Whenever we undertake any task we bring with us not only a set of mechanical skill but also a sense of self that drives those skills and applies them in a way that is based upon the filtering of information through our experience and our personality.
Anyone who has spent any amount of time observing market participants will know that this is also true in markets. In my experience this to date has only been an anecdotal observation – certain people do things in a certain way and stupid people always do things the same way. That is just the way the world works.
However, recent work in Finland has added some meat to these observations with a study titled – Personality Traits and Portfolio Tilts Towards Value and Size, Andrew Conlin and Jouko Miettunen
The abstract offers the following oberservation –
We show that personality traits are related to an investor’s preferences for value versus growth stocks and for small capitalization stocks versus large capitalization stocks. We have detailed personality trait data and official register holdings of stocks for 710 individuals in Finland. The results show that more extravagant individuals tend towards large capitalization growth stocks; more impulsive people tend towards small capitalization growth stocks; more sentimental investors tend towards small capitalization value stocks; and more social investors tend towards small capitalization stocks with a tilt towards value. The results are consistent when looking at the portfolio characteristics across investors, over time, when using aggregate portfolios of investors with similar personality traits, and both widely held and non-widely held stocks.

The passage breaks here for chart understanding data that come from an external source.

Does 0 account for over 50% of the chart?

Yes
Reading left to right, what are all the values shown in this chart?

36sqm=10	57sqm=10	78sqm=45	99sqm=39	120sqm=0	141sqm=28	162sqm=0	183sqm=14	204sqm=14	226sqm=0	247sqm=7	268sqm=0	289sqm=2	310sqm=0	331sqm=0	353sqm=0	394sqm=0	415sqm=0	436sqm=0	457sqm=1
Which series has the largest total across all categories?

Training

This requires some unpacking because there are some nuances in the study that are not obvious from the abstract. To perform the study the researchers were able to access the Finnish Central Securities Depository which gave them details of “the number of stocks held, the number of shares owned of each stock, and the value of each position” for each subject in their study. This dataset was then cross referenced with the individuals ’ psychological-testing records, which are contained in the Northern Finland Birth Cohort 1966 data set. Finland clearly has different data protection laws to us.

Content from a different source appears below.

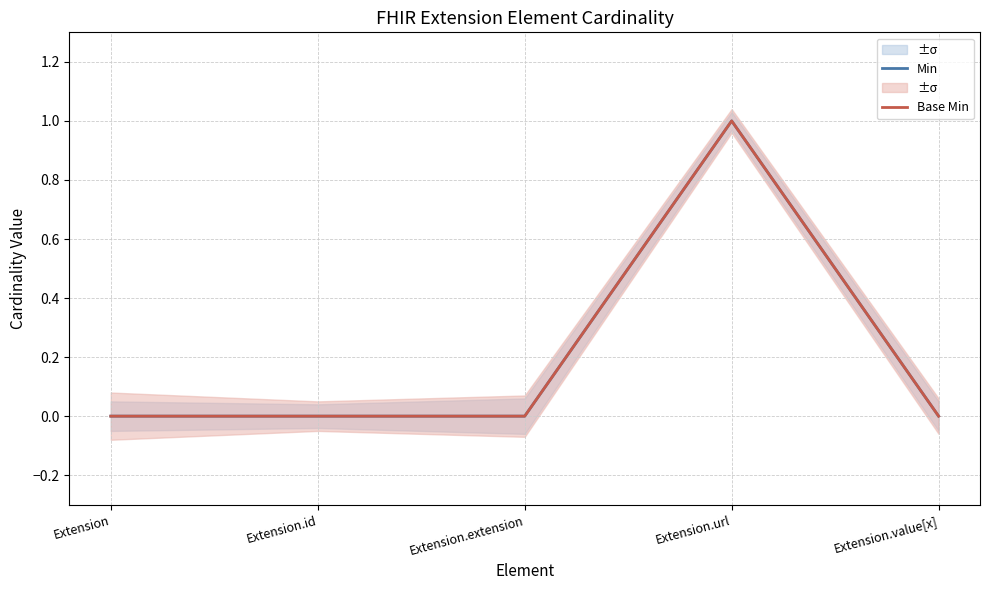

Which series has the widest spread of values?

Min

From this cross matching the authors were able to build a profile of investor types. This profile was drawn from the Temperament and Character Inventory. This test measures four personality traits of which the authors selected two – novelty seeking and reward dependence.
Novelty seeking is defined as “Novelty-seeking measures the degree to which one exhibits active behaviour in response to stimuli and actively seeks pleasure and reward when none is currently on offer.” Novelty seeking has four subscales; exploratory,excitability,impulsiveness, extravagance and disorderliness.

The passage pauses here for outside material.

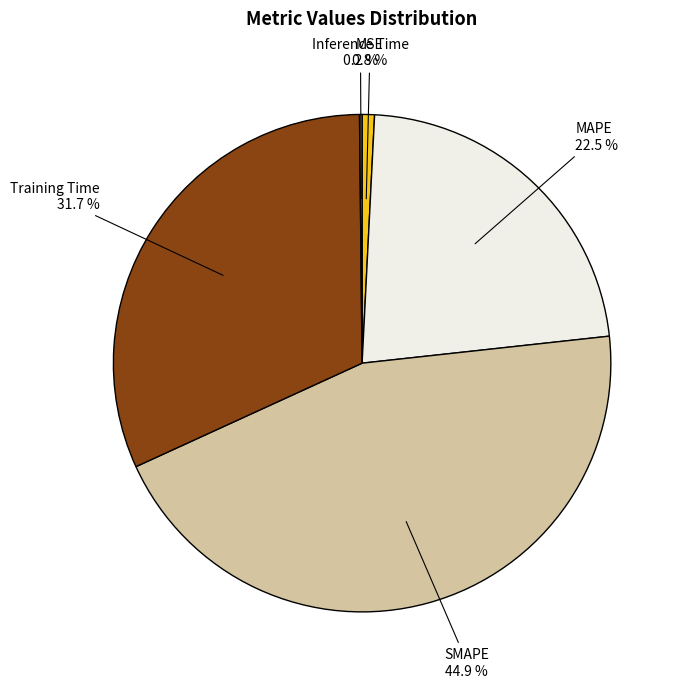

What percentage is NOT represented by MSE?

99.2%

Participants who score highly in this area are easily bored whilst those who have a low score demonstrate patience. This interesting feature of this is that it overlaps in some ways with the pivotal study – An analysis of the profiles and motivations of habitual commodity speculators from 1998. In this study it was found that for the majority of traders being in the action was more important that being profitable. Traders sought out action not profit. One could therefore intuit that such traders would score very highly on the scale of novelty seeking.
The second trait that was investigated was reward dependence which is defined as the way in which one is emotional and responsive to social stimuli. Reward dependence has three subscales; sentimentality, attachment and dependence.Those with a high score in this area are concerned with what others think about them. Whereas those who have a low score are disinterested in the opinions of others.
Drawing from these two basic traits and the scores generated the authors posit three basic investor traits and actions arising from those traits.
1. Extravagent indiduals have a tendency to hold large growth stocks.
2. Impulsive people hold smaller growth stocks.
3. Sentimental social individuals hold smaller value stocks.
From my pwn observations I can partially see through the veil of psycho-babble to see glimpses of the thousands I have seen over the decades but some of it is an interpretative stretch that struggles with the spectrum of personalities and behaviours in markets. I also have concerns over the samples size – the Finnish market is tiny. However, putting that aside a case can be made that those who are impulsive tend to trade smaller cap rubbish – it is part of their poor attention span and get rich quick mentality. I imagine if you surveyed FX traders you would see a lot of novelty seeking, impulsive behaviours. Those who are sentimental and social tend to love a good narrative and smaller value stocks are often accompanied by a good story and such investors want to be part of these story. I do have trouble with the extravagant individuals and their relationship to large cap stocks since my experience has been that such stocks tend to be the focus of those who are the opposite of extravagant. But the survey may be picking up something at a deeper level that my simple anecdotes dont see.
Their sample size is a little on the tiny side and the Single market used is also on the tiny side. This is of course relevant but how does it change the data?
Maybe we could put them into sets of extravagant large growth stocks and non extravagant growth stocks and compare the pair (or in our case , compare the four).